A customer might, for instance, need to move 45,000 pounds of a dry chemical from North Carolina to West Texas, and it must be delivered by 4 p.m. on a specific date.
“We have a network of carriers across the country that we work with,” said Michael Clements, the company’s owner and founder. His employees will get all the information about the load as it searches for a carrier to move it — where will the load be picked up and where will it be delivered? What special needs does the company have for that load? Does it include hazardous materials or is it over-sized?
“What we offer our customer base — instead of you having to call 15 people just to be told no, you can call us and we can call 250 people,” Clements said.
Earlier this year, PDQ America received the “Rising Star” award during the Longview Chamber of Commerce’s Small Business Solutions luncheon.
Clements, who grew up in Liberty City and graduated from Sabine High School, started what was first PDQ Trucking out of a need at his family’s manufacturing business.
“I was seeing trucks go in and out every day,” he said.
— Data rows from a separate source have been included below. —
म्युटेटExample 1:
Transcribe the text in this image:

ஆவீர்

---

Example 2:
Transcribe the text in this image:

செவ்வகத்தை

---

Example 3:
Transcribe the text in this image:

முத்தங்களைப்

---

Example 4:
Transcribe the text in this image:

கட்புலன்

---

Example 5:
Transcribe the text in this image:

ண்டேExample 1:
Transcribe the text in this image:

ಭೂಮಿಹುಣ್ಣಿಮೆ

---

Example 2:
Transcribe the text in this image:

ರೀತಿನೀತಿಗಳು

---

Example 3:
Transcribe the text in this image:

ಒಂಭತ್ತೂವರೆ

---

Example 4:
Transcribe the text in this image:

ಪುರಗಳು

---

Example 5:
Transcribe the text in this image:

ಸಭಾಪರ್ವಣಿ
At some point, they became unhappy with the service the company was receiving to move oilfield freight.
He was “naive and 25,” he said, and thought “I can be in trucking.” In 2013, he started with an F450 truck, a 32-foot gooseneck trailer and a driver named Lester, Clements said. Then he began adding more and larger trucks and trailers, working up to 13 trucks in less than about 17 months.
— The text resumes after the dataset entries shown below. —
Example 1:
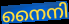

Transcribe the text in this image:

നൈനി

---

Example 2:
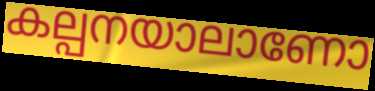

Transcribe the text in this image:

കല്പനയാലാണോ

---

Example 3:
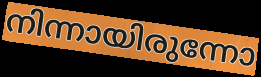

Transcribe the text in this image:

നിന്നായിരുന്നോ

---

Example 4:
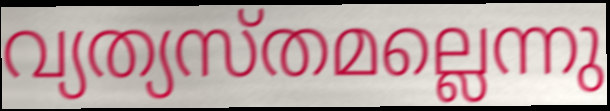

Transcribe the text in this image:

വ്യത്യസ്തമല്ലെന്നു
“It was pretty rapid growth, but it was expensive,” Clements said.
Then the oil and gas industry began to decline in 2015 and 2016. Drivers started looking for new jobs. He had to make a decision about the next step for the business. He was about 26 or 27 years old.
“I got stuck with a lot of equipment,” Clements said, and as he considered his options he thought he knew more about computers than diesel engines.
“We became a freight brokerage,” he said, and PDQ America was born, providing trucking and logistics services.
But don’t look for a large fleet of trucks at PDQ’s facility. (Clements started Texas Semi-Trailers with the trailers from his original trucking business, leasing the equipment to other businesses.)
“I always thought I would have a trucking company of 20, 30, 40 trucks,” Clements said. Instead, PDQ America works with businesses around the country to secure the carrier services they need. The company also works with an owner-operator of four trucks that provides hot shot services.
“We move more freight now than we ever did,” when operating the trucking business. Clements said. “I love it because there are good families here in East Texas that need these loads.”
The experiences of starting a trucking company and then shifting its focus came with heartache and frustration, Clements said. That led to the start of PDQ America’s podcast “Trucking for Millennials.”
“I thought to myself, ‘How can I save at least one person that heartache,” Clements said. The podcast tries to provide content that helps other people understand the industry is hard, but it’s all about “resilience and sticking with it.”
” ‘You can get through it,’ is what I had to tell myself,” Clements said.
The podcast started in August 2019 and has now produced more than 200 episodes that are released every Monday morning. Clements and Aaron Dunn, sales and marketing director, lead the podcast, with interviews with truck drivers, people who work in compliance and sales, business leaders and industry experts.
When the trucking company was founded, its name stood for “pretty, darn quick.” Now, it means “Purpose. Driven. Quality.,” Clements said.
PDQ America has 10 employees — dispatchers and account manager.
“It’s crazy because this team will move a half million to a million-plus pounds of freight a day,” he said. “We rely on very good carriers, trucking companies. We rely on the trucking companies of East Texas to make it so we can do our job well. I can’t say that enough, that it’s the trucking companies of East Texas that allows us to be great at what we do.”
His team probably coordinates 250-350 loads a month, but his business is not just about quantity, but also “the quality of the load and the expertise it takes to move that load.”
He compared the types of loads to either a simple hamburger with a thin patty between two buns or gourmet hamburgers.
“We feel like we play ball best in that gourmet burger category,” he said or coordinating more complex loads than could be handled by booking trucking services online.
Online booking is the biggest threat the company faces, he said. But that kind of service doesn’t provide the relationship that PDQ employees develop with carriers.
He said at 10 years old, the company has been successful, helping move loads in the oilfield and construction industries, for instance, and moving everything from tanks to mowers and vehicles across the country. PDQ America has handled loads to 48 states, Canada and Mexico.
“I feel confident if anybody calls in from any state today, our team is going to be able to help take care of them,” Clements said, adding that his team works hard for customers. PDQ America has low employee turnover, he said, with employees who work hard for their customers.
“I think that’s why we’ve been successful,” Clements said of his employees.